Luckily I was renting a studio for my art, and after I was evicted, I was able to move into that space. Back in 1986, 339 Railway challenged the city bylaws so that parts of Chinatown and downtown’s industrial district will permit artists to live in their studios—provided that more than 10 per cent of the square footage isn’t modified for living purposes. Because it’s a commercial tenancy, though, it’s not covered under the Residential Tenancy Act. I lived there for five years, but they were able to evict me without much notice. There were 30 people that lost their work space, and a number lost their homes.

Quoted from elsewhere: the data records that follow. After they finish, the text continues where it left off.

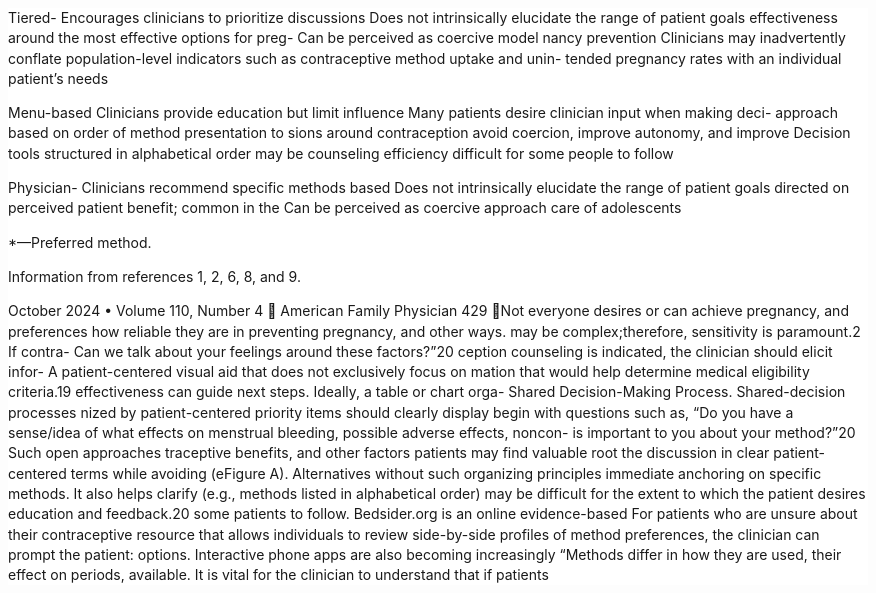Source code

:    Tiered-            Encourages clinicians to prioritize discussions        Does not intrinsically elucidate the range of patient goals
   effectiveness      around the most effective options for preg-            Can be perceived as coercive
   model              nancy prevention
                                                                             Clinicians may inadvertently conflate population-level
                                                                             indicators such as contraceptive method uptake and unin-
                                                                             tended pregnancy rates with an individual patient’s needs

   Menu-based         Clinicians provide education but limit influence       Many patients desire clinician input when making deci-
   approach           based on order of method presentation to               sions around contraception
                      avoid coercion, improve autonomy, and improve          Decision tools structured in alphabetical order may be
                      counseling efficiency                                  difficult for some people to follow

   Physician-         Clinicians recommend specific methods based            Does not intrinsically elucidate the range of patient goals
   directed           on perceived patient benefit; common in the            Can be perceived as coercive
   approach           care of adolescents

   *—Preferred method.

   Information from references 1, 2, 6, 8, and 9.




October 2024 • Volume 110, Number 4                                                                          American Family Physician 429
Not everyone desires or can achieve pregnancy, and preferences         how reliable they are in preventing pregnancy, and other ways.
may be complex;​therefore, sensitivity is paramount.2 If contra-       Can we talk about your feelings around these factors?”20
ception counseling is indicated, the clinician should elicit infor-       A patient-centered visual aid that does not exclusively focus on
mation that would help determine medical eligibility criteria.19       effectiveness can guide next steps. Ideally, a table or chart orga-
    Shared Decision-Making Process. Shared-decision processes          nized by patient-centered priority items should clearly display
begin with questions such as, “Do you have a sense/idea of what        effects on menstrual bleeding, possible adverse effects, noncon-
is important to you about your method?”20 Such open approaches         traceptive benefits, and other factors patients may find valuable
root the discussion in clear patient-centered terms while avoiding     (eFigure A). Alternatives without such organizing principles
immediate anchoring on specific methods. It also helps clarify         (e.g., methods listed in alphabetical order) may be difficult for
the extent to which the patient desires education and feedback.20      some patients to follow. Bedsider.org is an online evidence-based
    For patients who are unsure about their contraceptive              resource that allows individuals to review side-by-side profiles of
method preferences, the clinician can prompt the patient:​             options. Interactive phone apps are also becoming increasingly
“Methods differ in how they are used, their effect on periods,         available. It is vital for the clinician to understand that if patients

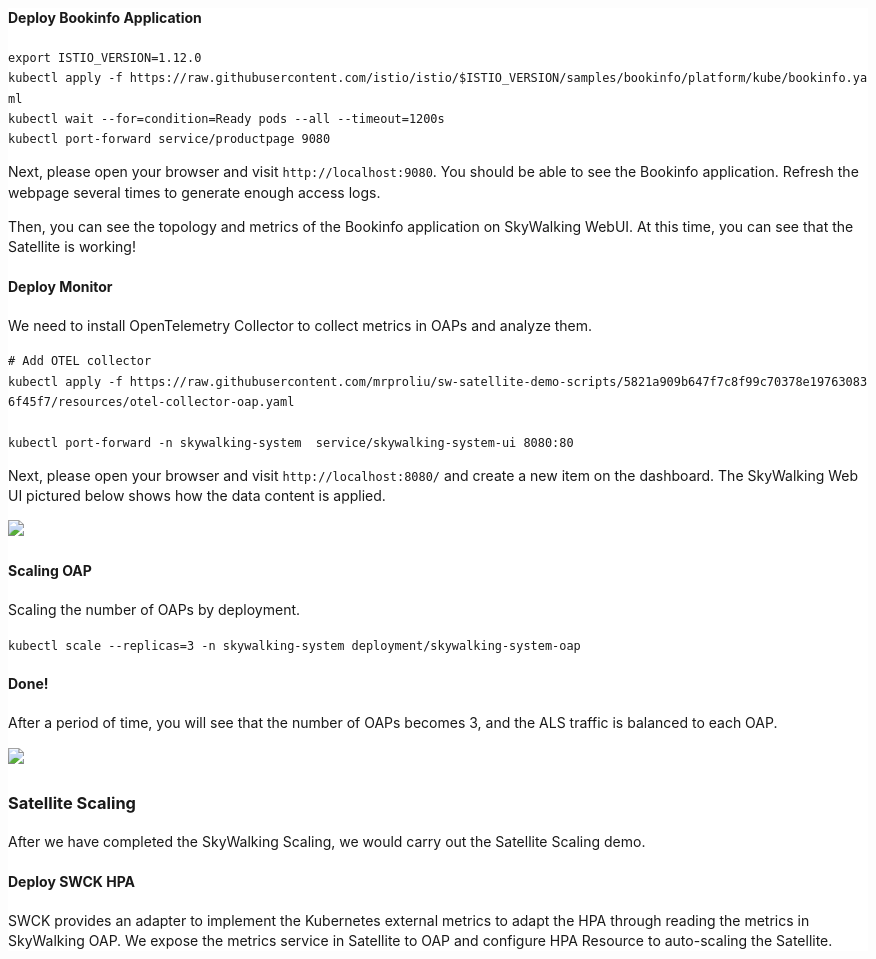 #### Deploy Bookinfo Application

```shell
export ISTIO_VERSION=1.12.0
kubectl apply -f https://raw.githubusercontent.com/istio/istio/$ISTIO_VERSION/samples/bookinfo/platform/kube/bookinfo.yaml
kubectl wait --for=condition=Ready pods --all --timeout=1200s
kubectl port-forward service/productpage 9080
```

Next, please open your browser and visit `http://localhost:9080`. You should be able to see the Bookinfo application. Refresh the webpage several times to generate enough access logs.

Then, you can see the topology and metrics of the Bookinfo application on SkyWalking WebUI. At this time, you can see that the Satellite is working!

#### Deploy Monitor

We need to install OpenTelemetry Collector to collect metrics in OAPs and analyze them.

```shell
# Add OTEL collector
kubectl apply -f https://raw.githubusercontent.com/mrproliu/sw-satellite-demo-scripts/5821a909b647f7c8f99c70378e197630836f45f7/resources/otel-collector-oap.yaml

kubectl port-forward -n skywalking-system  service/skywalking-system-ui 8080:80
```

Next, please open your browser and visit `http://localhost:8080/` and create a new item on the dashboard. The SkyWalking Web UI pictured below shows how the data content is applied.

![](https://skywalking.apache.org/blog/2022-01-24-scaling-with-apache-skywalking//mesh-count-conf.png)

#### Scaling OAP

Scaling the number of OAPs by deployment.

```shell
kubectl scale --replicas=3 -n skywalking-system deployment/skywalking-system-oap
```

#### Done!

After a period of time, you will see that the number of OAPs becomes 3, and the ALS traffic is balanced to each OAP.

![](https://skywalking.apache.org/blog/2022-01-24-scaling-with-apache-skywalking//mesh-count-list.png)

### Satellite Scaling

After we have completed the SkyWalking Scaling, we would carry out the Satellite Scaling demo.

#### Deploy SWCK HPA

SWCK provides an adapter to implement the Kubernetes external metrics to adapt the HPA through reading the metrics in SkyWalking OAP. We expose the metrics service in Satellite to OAP and configure HPA Resource to auto-scaling the Satellite.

Next I went to a few house showings I found on Craigslist. A number of them told me that the viewings were cancelled because they’ve had too many applications, and the few I did see were packed with people climbing over each other to fill out forms. There were at least a dozen people in line for each one-bedroom condo. It was very discouraging.
Instead, I shipped all my stuff up to my Dad’s in Powell River, and decided to live in my van. My overheads are just insurance, gas, and parking. The van is not fuel efficient and parking tickets are bad, so if you’re not careful that can cost a fair bit of money. It’s hard to entertain people, so my social life basically only exists of work. I also can’t cook so I have to go out to restaurants a lot more, which can be expensive. But it’s still cheaper than renting.

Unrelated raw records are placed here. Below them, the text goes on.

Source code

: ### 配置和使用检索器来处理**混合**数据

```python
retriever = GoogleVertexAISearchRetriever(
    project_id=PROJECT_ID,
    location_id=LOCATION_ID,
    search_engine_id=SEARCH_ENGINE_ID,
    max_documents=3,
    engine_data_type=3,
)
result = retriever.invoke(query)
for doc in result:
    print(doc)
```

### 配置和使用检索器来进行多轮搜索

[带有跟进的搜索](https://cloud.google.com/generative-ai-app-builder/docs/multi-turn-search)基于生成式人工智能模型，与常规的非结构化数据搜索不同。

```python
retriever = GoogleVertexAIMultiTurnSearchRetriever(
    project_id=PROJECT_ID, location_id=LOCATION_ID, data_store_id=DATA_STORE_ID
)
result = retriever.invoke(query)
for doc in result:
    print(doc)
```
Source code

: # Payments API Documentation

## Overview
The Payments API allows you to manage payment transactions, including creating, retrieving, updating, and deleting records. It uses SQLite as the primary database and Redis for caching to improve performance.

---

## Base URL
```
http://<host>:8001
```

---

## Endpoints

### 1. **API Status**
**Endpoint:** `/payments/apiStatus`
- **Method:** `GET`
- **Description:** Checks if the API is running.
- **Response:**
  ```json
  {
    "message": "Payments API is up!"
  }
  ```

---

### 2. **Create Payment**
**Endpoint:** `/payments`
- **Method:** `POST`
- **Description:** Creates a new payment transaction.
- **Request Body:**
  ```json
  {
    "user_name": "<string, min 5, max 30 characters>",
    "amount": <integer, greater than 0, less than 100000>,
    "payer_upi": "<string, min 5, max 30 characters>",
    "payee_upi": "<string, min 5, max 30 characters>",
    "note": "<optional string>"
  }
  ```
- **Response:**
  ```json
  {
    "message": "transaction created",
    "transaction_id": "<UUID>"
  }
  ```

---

When I’ve parked to find a spot to sleep for the night, sometimes there’s dozens of other vehicles—mainly all over Strathcona, and in Grandview by the Walmart and Costco. I have no idea how many of us are living in our vans, though. It’s funny. For the last two years, I volunteered to help with the homeless count. I didn’t think that I would be homeless myself one day.
I would stay with my Dad full-time, but I work in the film industry, so I have to be here. It’s not difficult to find work, but it’s incredible difficult to find somewhere to live that’s really worth the trouble. It’s a frankly moronic situation that Vancouver’s real estate is so bad that there’s an abundance of work here, but people have nowhere to live. This isn’t Fort McMurray or anything. It’s an industrialized, major city.
My long term plans are to save as much money as I can and then get out of Vancouver. I’ve got a leave of absence from medical school, and I’m planning on returning in the autumn next year. Hopefully by then I’ll be out of the van.”